What factors contribute to blossom end rot on tomatoes?
This common problem on tomatoes (also occurs on peppers, squash, melons, cucumbers, eggplant, etc.), and can be the result of many factors:
- Water stress caused by uneven soil moisture available to the plant. When plants take up moisture from the soil it goes to the foliage first, then to the fruits. The lack of even moisture affects the fruit first resulting in less calcium carried to the fruit.
- Lack of calcium in the soil available for the plant to take up.
- Root damages can cause this as well.
- High feedings of Nitrogen
- High salt levels in the soil
- Too low or too high pH
- Cold air and soil temperatures
- Soils high in salts.
- Individual plants are not doing their job internally resulting in BER.
How to Control Blossom End Rot
- Try adding calcium to the soil and til in, using lime or gypsum, before planting the plants in the ground or containers. These can also be added (top-dress and light raking) once Blossom End Rot shows up on the fruit, to help correct future fruit from being affected. (Calcium Nitrate, Water-soluble lime, hydrated lime, very fine lime become available quickest of the lime – apply early). It may not help if other factors are involved.
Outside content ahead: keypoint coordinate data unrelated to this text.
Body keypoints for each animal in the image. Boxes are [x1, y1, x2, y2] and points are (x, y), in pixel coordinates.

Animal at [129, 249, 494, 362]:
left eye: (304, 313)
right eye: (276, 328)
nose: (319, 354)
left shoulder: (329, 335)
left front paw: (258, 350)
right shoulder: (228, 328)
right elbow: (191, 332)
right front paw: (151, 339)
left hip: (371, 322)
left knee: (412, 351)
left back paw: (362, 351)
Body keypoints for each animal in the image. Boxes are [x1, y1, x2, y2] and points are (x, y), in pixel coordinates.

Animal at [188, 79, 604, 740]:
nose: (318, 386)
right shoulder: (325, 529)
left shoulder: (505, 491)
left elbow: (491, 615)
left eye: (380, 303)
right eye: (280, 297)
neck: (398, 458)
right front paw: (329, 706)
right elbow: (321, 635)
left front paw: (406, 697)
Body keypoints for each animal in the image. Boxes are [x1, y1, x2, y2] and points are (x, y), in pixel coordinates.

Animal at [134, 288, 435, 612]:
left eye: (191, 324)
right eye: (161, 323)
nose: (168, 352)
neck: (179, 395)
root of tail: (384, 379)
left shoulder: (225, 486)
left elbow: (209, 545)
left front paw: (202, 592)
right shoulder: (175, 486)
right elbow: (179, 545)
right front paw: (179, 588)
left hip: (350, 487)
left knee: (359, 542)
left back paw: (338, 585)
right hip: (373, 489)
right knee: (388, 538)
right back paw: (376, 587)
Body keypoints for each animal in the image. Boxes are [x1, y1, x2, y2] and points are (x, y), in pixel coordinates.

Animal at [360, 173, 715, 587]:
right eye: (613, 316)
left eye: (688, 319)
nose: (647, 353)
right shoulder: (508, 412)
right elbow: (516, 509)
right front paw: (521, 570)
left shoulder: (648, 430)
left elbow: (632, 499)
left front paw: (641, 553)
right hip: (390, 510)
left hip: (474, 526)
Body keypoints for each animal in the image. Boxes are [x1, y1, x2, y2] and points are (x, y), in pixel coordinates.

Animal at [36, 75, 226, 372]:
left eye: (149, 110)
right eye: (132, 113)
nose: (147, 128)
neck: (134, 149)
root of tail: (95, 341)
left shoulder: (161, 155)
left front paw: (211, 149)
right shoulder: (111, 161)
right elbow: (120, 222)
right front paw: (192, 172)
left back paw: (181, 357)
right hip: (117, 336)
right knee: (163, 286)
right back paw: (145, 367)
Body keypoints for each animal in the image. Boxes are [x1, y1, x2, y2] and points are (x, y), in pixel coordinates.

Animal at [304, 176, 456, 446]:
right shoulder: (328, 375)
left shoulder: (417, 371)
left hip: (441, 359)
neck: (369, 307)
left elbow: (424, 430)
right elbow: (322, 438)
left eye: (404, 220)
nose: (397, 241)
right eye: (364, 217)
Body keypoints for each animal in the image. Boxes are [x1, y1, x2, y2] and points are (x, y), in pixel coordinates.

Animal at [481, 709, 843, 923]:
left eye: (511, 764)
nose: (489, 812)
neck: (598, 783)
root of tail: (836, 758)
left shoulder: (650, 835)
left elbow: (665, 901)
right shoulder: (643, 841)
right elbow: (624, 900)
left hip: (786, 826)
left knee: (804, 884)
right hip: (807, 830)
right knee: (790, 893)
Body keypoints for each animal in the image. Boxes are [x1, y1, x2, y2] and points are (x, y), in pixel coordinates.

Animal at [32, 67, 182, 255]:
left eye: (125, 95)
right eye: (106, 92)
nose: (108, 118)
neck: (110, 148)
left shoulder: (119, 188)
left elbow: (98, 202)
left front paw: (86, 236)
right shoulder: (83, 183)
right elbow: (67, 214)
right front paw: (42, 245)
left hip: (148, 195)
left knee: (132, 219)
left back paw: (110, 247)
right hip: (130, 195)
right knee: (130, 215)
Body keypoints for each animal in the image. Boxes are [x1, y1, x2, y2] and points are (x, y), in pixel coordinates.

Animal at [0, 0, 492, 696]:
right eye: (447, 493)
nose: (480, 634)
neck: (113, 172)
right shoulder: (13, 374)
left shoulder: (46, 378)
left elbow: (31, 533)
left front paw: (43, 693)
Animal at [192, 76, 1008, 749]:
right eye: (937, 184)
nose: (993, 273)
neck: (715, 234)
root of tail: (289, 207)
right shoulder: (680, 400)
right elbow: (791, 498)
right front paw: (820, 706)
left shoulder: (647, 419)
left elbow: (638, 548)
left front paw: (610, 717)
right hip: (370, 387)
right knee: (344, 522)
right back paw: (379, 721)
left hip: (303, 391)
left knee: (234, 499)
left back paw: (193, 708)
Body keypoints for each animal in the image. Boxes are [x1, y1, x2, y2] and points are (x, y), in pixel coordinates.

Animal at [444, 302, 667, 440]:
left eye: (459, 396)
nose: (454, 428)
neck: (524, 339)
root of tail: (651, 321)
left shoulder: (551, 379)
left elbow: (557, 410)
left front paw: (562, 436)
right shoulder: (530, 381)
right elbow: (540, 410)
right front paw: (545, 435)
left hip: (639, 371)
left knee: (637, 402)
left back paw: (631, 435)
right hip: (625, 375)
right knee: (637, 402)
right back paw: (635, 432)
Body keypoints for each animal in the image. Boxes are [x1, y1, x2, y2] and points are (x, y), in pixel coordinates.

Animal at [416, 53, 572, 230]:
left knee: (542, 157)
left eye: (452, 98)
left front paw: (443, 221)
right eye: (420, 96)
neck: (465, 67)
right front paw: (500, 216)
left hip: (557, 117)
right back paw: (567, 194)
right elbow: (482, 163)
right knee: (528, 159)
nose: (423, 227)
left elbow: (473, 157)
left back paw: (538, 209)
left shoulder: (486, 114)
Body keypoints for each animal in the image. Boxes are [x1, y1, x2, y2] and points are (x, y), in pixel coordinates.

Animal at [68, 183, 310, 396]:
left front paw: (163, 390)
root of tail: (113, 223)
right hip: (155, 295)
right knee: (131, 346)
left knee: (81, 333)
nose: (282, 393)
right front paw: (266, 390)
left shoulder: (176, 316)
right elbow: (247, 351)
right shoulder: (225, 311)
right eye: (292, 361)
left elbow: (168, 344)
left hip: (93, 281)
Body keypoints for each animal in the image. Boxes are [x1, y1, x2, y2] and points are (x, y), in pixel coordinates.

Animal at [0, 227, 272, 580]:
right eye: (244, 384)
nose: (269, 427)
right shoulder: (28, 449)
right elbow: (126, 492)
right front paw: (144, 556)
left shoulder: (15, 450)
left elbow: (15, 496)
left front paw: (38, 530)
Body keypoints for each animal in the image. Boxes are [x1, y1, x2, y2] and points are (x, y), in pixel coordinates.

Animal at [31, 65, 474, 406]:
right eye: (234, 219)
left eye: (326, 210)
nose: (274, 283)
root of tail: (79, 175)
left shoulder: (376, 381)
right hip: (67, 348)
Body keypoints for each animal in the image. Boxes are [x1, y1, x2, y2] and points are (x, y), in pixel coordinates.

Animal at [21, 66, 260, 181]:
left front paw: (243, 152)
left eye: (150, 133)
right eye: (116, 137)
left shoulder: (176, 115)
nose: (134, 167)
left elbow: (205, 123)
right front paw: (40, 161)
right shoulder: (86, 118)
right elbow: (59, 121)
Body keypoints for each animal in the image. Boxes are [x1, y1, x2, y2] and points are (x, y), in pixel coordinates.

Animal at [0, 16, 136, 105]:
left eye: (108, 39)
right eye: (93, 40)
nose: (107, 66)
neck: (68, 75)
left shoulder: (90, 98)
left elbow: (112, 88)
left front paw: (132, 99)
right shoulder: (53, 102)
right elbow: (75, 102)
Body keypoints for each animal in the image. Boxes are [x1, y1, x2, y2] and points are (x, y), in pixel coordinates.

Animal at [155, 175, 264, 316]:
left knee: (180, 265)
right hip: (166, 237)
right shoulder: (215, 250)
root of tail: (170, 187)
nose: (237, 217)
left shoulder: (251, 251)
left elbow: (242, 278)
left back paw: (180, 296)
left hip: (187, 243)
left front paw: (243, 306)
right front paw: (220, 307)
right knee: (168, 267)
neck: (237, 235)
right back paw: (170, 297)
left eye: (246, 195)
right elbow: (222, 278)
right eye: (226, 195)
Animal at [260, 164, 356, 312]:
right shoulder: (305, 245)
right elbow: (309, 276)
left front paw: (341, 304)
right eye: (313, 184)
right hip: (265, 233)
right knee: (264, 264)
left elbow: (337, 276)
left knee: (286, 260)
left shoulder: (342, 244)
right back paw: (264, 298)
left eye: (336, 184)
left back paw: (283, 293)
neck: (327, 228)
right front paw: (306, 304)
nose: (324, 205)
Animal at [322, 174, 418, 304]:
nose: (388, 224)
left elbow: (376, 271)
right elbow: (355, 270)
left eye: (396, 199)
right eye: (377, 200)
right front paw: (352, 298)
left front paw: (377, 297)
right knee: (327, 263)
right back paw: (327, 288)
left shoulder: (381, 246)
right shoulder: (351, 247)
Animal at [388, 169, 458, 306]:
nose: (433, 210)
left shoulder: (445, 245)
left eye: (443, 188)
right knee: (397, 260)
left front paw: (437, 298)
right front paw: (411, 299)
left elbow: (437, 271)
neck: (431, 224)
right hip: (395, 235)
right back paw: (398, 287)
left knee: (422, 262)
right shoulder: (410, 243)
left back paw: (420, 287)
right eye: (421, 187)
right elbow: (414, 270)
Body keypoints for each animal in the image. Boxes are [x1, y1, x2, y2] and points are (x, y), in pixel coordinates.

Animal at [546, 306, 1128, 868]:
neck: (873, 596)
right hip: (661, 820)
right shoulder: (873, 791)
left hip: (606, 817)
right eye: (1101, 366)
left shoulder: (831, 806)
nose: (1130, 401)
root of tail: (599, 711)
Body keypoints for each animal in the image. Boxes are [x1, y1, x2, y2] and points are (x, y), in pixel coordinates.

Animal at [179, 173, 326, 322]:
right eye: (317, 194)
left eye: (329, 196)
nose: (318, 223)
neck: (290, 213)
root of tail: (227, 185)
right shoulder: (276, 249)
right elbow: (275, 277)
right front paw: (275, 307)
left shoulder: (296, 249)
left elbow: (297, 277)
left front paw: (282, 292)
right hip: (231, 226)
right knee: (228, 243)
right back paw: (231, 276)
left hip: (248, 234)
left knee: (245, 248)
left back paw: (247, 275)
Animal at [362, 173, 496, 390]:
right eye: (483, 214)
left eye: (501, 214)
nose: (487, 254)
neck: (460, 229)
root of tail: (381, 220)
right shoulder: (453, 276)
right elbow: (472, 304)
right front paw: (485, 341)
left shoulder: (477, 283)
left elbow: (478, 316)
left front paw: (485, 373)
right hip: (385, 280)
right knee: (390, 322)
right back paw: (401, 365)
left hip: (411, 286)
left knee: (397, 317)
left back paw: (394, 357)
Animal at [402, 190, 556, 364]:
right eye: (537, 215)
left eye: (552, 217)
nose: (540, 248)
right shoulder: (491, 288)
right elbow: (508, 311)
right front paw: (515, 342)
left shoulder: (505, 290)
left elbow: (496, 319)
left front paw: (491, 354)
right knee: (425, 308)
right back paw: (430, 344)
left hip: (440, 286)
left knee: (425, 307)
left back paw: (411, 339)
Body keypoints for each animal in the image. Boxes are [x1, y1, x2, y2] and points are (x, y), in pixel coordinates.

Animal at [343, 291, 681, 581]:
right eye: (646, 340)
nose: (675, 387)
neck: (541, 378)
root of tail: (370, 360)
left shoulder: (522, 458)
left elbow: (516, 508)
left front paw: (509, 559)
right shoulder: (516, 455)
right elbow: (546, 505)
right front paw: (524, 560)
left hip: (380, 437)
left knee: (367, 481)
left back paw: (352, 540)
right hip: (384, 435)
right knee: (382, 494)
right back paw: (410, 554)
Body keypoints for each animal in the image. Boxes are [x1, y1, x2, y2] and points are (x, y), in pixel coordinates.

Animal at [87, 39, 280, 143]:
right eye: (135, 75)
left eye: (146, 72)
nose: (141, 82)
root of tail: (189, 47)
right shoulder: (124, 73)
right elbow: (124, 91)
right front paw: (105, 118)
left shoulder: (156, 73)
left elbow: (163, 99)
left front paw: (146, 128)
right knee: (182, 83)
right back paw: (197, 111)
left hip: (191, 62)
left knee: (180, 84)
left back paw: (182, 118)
- Establish good soil moisture by increasing timely waterings. Apply mulch to tomatoes to retain soil moisture will help.
- Do not overfeed the plants, in particular with high nitrogen fertilizer. Excessive growth, stimulated by the high Nitrogen, increases foliage production, which increases the need for water and calcium to the leaves, and results in the lack of moisture and calcium to the fruits. Use an all-purpose garden food, which is lower in N and higher in Potassium and phosphorus, as well as other needed nutrients, including Calcium.
- Check pH levels. –
- Cold temperatures (soil and air) will also affect the flow of calcium/water to the plant and fruit. Another good reason to not plant tomatoes too early in the season! Plant when the temperatures get warmer.
- Keep records as some selections are more susceptible than others.
For container gardening potting mixes, that do not contain calcium it is harder to keep evenly moist, etc. It is advised to calcium to the mix using Soil Moist to help keep even moisture levels. The larger the pot, the less watering is needed.
Temporary solutions are Blossom End Rot sprays and crushed Tums or Rolaids. You are better off correcting the overall situation causing the problem.